**About this task**.
Will you write out all the entries below exactly?

(Bounding box prediction data)
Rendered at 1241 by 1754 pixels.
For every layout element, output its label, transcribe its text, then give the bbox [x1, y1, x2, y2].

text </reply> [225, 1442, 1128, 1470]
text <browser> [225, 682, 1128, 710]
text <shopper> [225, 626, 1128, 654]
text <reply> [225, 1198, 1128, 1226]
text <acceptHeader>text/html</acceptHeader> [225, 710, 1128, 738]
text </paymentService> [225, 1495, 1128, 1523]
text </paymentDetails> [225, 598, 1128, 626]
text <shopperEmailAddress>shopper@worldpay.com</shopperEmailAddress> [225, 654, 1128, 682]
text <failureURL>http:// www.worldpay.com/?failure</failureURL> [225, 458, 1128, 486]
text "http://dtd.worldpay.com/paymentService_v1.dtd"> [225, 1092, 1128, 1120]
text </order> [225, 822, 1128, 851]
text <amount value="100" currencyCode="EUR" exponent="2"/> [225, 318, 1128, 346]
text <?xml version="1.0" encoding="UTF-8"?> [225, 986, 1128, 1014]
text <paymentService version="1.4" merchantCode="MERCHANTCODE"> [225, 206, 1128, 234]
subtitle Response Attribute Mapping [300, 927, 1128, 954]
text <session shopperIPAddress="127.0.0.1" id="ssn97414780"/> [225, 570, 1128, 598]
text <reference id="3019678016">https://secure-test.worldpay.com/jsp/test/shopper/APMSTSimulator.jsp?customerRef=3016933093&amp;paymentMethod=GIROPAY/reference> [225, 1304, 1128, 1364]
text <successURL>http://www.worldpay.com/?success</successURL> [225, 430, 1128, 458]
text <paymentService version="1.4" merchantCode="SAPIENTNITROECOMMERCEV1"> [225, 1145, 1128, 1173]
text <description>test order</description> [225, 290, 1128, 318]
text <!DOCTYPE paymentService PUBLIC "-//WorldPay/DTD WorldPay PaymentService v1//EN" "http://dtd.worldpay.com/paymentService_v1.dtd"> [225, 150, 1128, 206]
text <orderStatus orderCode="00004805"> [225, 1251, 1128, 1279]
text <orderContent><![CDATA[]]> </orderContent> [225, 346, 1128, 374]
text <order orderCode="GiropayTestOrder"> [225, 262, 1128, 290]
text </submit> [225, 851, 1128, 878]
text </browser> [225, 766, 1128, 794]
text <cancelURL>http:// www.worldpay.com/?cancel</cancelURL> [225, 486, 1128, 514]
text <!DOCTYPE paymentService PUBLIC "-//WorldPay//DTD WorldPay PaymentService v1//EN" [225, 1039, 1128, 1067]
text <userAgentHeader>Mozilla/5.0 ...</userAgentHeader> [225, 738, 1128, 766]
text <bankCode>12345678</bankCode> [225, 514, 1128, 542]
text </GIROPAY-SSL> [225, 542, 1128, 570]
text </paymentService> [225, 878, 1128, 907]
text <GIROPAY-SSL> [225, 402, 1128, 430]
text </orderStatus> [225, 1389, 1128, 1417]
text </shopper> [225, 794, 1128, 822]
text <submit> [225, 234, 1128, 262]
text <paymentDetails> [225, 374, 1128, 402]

**The answer**.
Rendered at 1241 by 1754 pixels.
For every layout element, output its label, transcribe its text, then give the bbox [x1, y1, x2, y2].

text </reply> [225, 1442, 1128, 1470]
text <browser> [225, 682, 1128, 710]
text <shopper> [225, 626, 1128, 654]
text <reply> [225, 1198, 1128, 1226]
text <acceptHeader>text/html</acceptHeader> [225, 710, 1128, 738]
text </paymentService> [225, 1495, 1128, 1523]
text </paymentDetails> [225, 598, 1128, 626]
text <shopperEmailAddress>shopper@worldpay.com</shopperEmailAddress> [225, 654, 1128, 682]
text <failureURL>http:// www.worldpay.com/?failure</failureURL> [225, 458, 1128, 486]
text "http://dtd.worldpay.com/paymentService_v1.dtd"> [225, 1092, 1128, 1120]
text </order> [225, 822, 1128, 851]
text <amount value="100" currencyCode="EUR" exponent="2"/> [225, 318, 1128, 346]
text <?xml version="1.0" encoding="UTF-8"?> [225, 986, 1128, 1014]
text <paymentService version="1.4" merchantCode="MERCHANTCODE"> [225, 206, 1128, 234]
subtitle Response Attribute Mapping [300, 927, 1128, 954]
text <session shopperIPAddress="127.0.0.1" id="ssn97414780"/> [225, 570, 1128, 598]
text <reference id="3019678016">https://secure-test.worldpay.com/jsp/test/shopper/APMSTSimulator.jsp?customerRef=3016933093&amp;paymentMethod=GIROPAY/reference> [225, 1304, 1128, 1364]
text <successURL>http://www.worldpay.com/?success</successURL> [225, 430, 1128, 458]
text <paymentService version="1.4" merchantCode="SAPIENTNITROECOMMERCEV1"> [225, 1145, 1128, 1173]
text <description>test order</description> [225, 290, 1128, 318]
text <!DOCTYPE paymentService PUBLIC "-//WorldPay/DTD WorldPay PaymentService v1//EN" "http://dtd.worldpay.com/paymentService_v1.dtd"> [225, 150, 1128, 206]
text <orderStatus orderCode="00004805"> [225, 1251, 1128, 1279]
text <orderContent><![CDATA[]]> </orderContent> [225, 346, 1128, 374]
text <order orderCode="GiropayTestOrder"> [225, 262, 1128, 290]
text </submit> [225, 851, 1128, 878]
text </browser> [225, 766, 1128, 794]
text <cancelURL>http:// www.worldpay.com/?cancel</cancelURL> [225, 486, 1128, 514]
text <!DOCTYPE paymentService PUBLIC "-//WorldPay//DTD WorldPay PaymentService v1//EN" [225, 1039, 1128, 1067]
text <userAgentHeader>Mozilla/5.0 ...</userAgentHeader> [225, 738, 1128, 766]
text <bankCode>12345678</bankCode> [225, 514, 1128, 542]
text </GIROPAY-SSL> [225, 542, 1128, 570]
text </paymentService> [225, 878, 1128, 907]
text <GIROPAY-SSL> [225, 402, 1128, 430]
text </orderStatus> [225, 1389, 1128, 1417]
text </shopper> [225, 794, 1128, 822]
text <submit> [225, 234, 1128, 262]
text <paymentDetails> [225, 374, 1128, 402]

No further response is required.